Derivative of discontinuous functions will become more clear when you study impulse (Dirac delta) functions at the undergraduate level.

(iv)   \(\boxed{f\left( x \right) = \sin x}\)

This function seems ‘smooth’ everywhere. We will now verify this:

\[\begin{align}&{\rm{LHD}}\; = \mathop {\lim }\limits_{h \to 0} \frac{{\sin \left( {x - h} \right) - \sin x}}{{ - h}}\\&\qquad{\rm{    \;   }} = \mathop {\lim }\limits_{h \to 0} \frac{{2\cos \left( {x - \frac{h}{2}} \right)\sin \left( { - \frac{h}{2}} \right)}}{{ - h}}\\&\qquad\; = {\rm{}}cosx\\&{\rm{RHD}} = \mathop {\lim }\limits_{h \to 0} \frac{{sin\left( {x + h} \right) - \sin x}}{h}\\&\qquad{\rm{        }} = \mathop {\lim }\limits_{h \to 0} \frac{{2\cos \left( {x + \frac{h}{2}} \right)\sin \left( {\frac{h}{2}} \right)}}{h}\\&\quad\quad{\rm{         }} = {\rm{ }}cosx \end{align}\]

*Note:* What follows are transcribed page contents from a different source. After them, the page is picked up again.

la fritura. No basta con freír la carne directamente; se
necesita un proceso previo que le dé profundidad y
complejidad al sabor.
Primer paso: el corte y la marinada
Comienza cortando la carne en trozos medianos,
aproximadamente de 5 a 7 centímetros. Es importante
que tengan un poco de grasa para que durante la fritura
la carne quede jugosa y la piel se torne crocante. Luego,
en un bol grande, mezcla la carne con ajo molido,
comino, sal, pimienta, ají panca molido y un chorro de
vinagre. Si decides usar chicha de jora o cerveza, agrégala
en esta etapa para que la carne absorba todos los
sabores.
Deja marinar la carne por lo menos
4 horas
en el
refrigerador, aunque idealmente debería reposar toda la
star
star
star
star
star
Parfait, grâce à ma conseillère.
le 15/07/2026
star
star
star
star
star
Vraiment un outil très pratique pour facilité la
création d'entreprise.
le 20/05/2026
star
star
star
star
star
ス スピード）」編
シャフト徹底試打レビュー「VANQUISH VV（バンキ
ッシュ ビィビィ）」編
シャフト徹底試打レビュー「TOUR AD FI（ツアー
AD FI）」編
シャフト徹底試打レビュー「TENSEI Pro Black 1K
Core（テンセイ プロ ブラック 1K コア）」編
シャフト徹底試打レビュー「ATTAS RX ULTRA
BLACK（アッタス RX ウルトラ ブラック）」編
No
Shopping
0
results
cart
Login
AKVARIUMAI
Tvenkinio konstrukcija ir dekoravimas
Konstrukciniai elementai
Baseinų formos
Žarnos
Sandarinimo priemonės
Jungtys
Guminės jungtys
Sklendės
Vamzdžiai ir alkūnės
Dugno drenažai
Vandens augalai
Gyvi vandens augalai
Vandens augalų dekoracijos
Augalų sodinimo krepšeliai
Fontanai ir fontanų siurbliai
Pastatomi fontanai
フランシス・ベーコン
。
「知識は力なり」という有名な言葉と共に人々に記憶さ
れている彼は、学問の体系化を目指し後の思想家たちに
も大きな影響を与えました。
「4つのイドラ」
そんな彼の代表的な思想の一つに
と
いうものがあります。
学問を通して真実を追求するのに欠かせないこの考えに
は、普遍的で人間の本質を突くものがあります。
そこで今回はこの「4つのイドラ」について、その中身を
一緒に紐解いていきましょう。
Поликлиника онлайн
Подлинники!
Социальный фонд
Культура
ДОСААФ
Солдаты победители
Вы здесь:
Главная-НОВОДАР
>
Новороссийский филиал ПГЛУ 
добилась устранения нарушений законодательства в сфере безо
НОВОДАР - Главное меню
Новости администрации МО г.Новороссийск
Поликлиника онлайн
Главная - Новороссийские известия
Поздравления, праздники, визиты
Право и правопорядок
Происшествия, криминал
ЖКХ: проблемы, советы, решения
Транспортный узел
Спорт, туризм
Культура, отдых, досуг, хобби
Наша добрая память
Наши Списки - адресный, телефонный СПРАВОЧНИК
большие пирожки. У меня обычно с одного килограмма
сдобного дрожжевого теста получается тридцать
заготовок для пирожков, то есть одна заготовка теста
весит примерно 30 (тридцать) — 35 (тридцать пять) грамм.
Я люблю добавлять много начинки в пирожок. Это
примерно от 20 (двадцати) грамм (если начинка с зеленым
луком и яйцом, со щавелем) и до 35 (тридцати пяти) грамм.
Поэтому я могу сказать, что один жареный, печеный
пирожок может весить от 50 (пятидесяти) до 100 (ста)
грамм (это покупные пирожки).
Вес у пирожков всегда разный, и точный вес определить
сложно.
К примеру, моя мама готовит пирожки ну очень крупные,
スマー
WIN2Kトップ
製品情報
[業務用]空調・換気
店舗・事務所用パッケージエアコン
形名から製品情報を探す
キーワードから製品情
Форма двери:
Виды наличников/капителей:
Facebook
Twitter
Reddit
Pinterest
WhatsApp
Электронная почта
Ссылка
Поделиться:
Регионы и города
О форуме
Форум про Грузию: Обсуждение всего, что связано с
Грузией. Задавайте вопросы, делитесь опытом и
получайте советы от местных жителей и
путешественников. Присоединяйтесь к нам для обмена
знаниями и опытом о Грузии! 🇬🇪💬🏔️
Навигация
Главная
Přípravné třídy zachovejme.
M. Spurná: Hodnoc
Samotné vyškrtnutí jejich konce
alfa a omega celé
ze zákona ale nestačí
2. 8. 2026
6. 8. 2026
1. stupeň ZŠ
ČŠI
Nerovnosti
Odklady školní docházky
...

Hence, LHD = RHD for all values of x; sin x is everywhere differentiable. The derivative at x (slope of tangent at x) has the numerical value cos x.

\( \Rightarrow \) The derivative of sin x is cos x.

By now you should be pretty clear about the meaning and graphical significance of differentiability and evaluating the derivative. Evaluating the derivative using the process we have described above is called differentiation using first principles.

This discussion is extremely important to whatever we’ll study afterwards. You must ensure that you’ve fully understand this.